The little cube that didn’t look like much of anything could build anything from a matchstick to a star system, if you gave it enough input matter. And there was no reason it had to stop at anything less than “galactic supercluster,” since it could manufacture hyperdrives too. More to the point, it could pour out self-replicating nanoswarms to scrub every trace of life from entire worlds at an exponential rate if you gave it the wrong command. And if an AI got ahold of it... She shuddered at the thought.

Five thousand years ago, during a period of galactic strife so unquantifiably violent that whole worlds went extinct and it barely made the news, a group of very humorless individuals from every power involved had sat down around a table and agreed to nuke the fuck out of anyone insane enough to try and make one of the things Maranqura was now holding, because the one thing they hated more than each other was the thought of breaking the universe.

She had a few options.

She could turn the devil box over to the proper authorities, and hope like hell the Conclave was smart enough to respect the old treaties and destroy the thing.

She could chuck the thing into a sun, and try to pretend she’d never seen it. Of course, the inventors were still out there and there was nothing to stop them from making another one. If the Conclave wasn’t going to hunt them down, she’d have to.

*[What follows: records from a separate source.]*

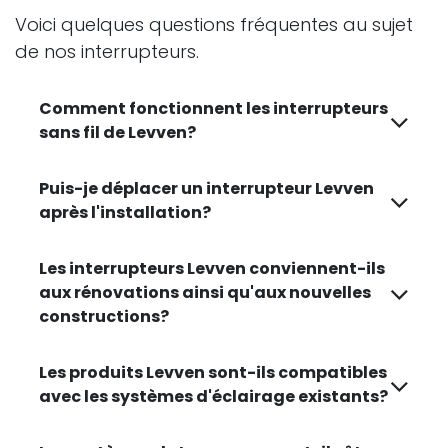
Voici quelques questions fréquentes au sujet
de nos interrupteurs.
Comment fonctionnent les interrupteurs
sans fil de Levven?
Puis-je déplacer un interrupteur Levven
après l'installation?
Les interrupteurs Levven conviennent-ils
aux rénovations ainsi qu'aux nouvelles
constructions?
Les produits Levven sont-ils compatibles
avec les systèmes d'éclairage existants?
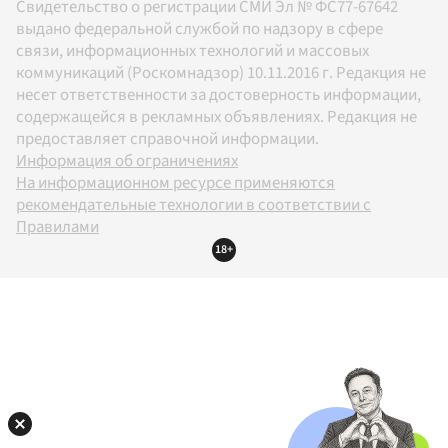
Свидетельство о регистрации СМИ Эл № ФС77-67642
выдано федеральной службой по надзору в сфере
связи, информационных технологий и массовых
коммуникаций (Роскомнадзор) 10.11.2016 г. Редакция не
несет ответственности за достоверность информации,
содержащейся в рекламных объявлениях. Редакция не
предоставляет справочной информации.
Информация об ограничениях
На информационном ресурсе применяются
рекомендательные технологии в соответствии с
Правилами
18+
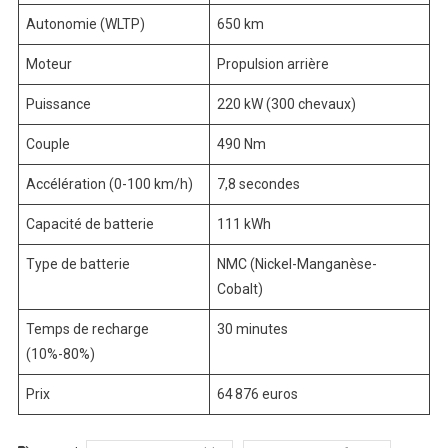
Autonomie (WLTP)
650 km
Moteur
Propulsion arrière
Puissance
220 kW (300 chevaux)
Couple
490 Nm
Accélération (0-100 km/h)
7,8 secondes
Capacité de batterie
111 kWh
Type de batterie
NMC (Nickel-Manganèse-
Cobalt)
Temps de recharge
30 minutes
(10%-80%)
Prix
64 876 euros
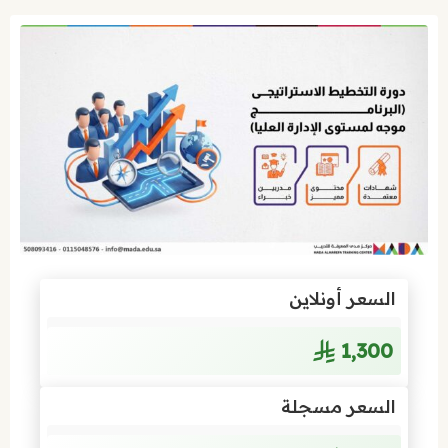
السعر أونلاين
1٬300
السعر مسجلة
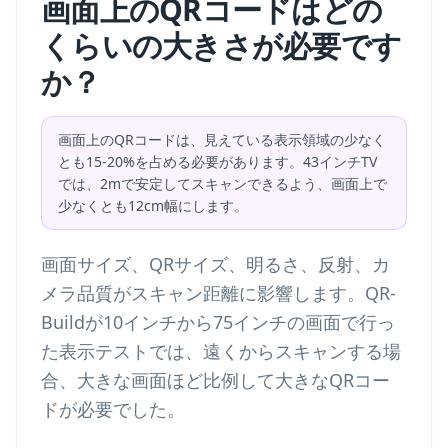
画面上のQRコードはどの
くらいの大きさが必要です
か？
画面上のQRコードは、見えている表示領域の少なく
とも15-20%を占める必要があります。43インチTV
では、2mで安定してスキャンできるよう、画面上で
少なくとも12cm幅にします。
画面サイズ、QRサイズ、明るさ、反射、カ
メラ品質がスキャン距離に影響します。QR-
Buildが10インチから75インチの画面で行っ
た表示テストでは、遠くからスキャンする場
合、大きな画面ほど比例して大きなQRコー
ドが必要でした。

She could go to the Empire, show them the tech, try and set up a mutual-custody sort of arrangement so nobody would be able to weaponize the thing.

She could sell it on the black market for enough to set up a rival galactic superpower with herself as queen, at least for as long as it took until the galaxy was snuffed out by a nanoplague.

She could cut out the middleman and just set herself up as God.

Instead, Maranqura told the box to make her a cup of tea, and then she stuck it in a locker and wandered off to have breakfast.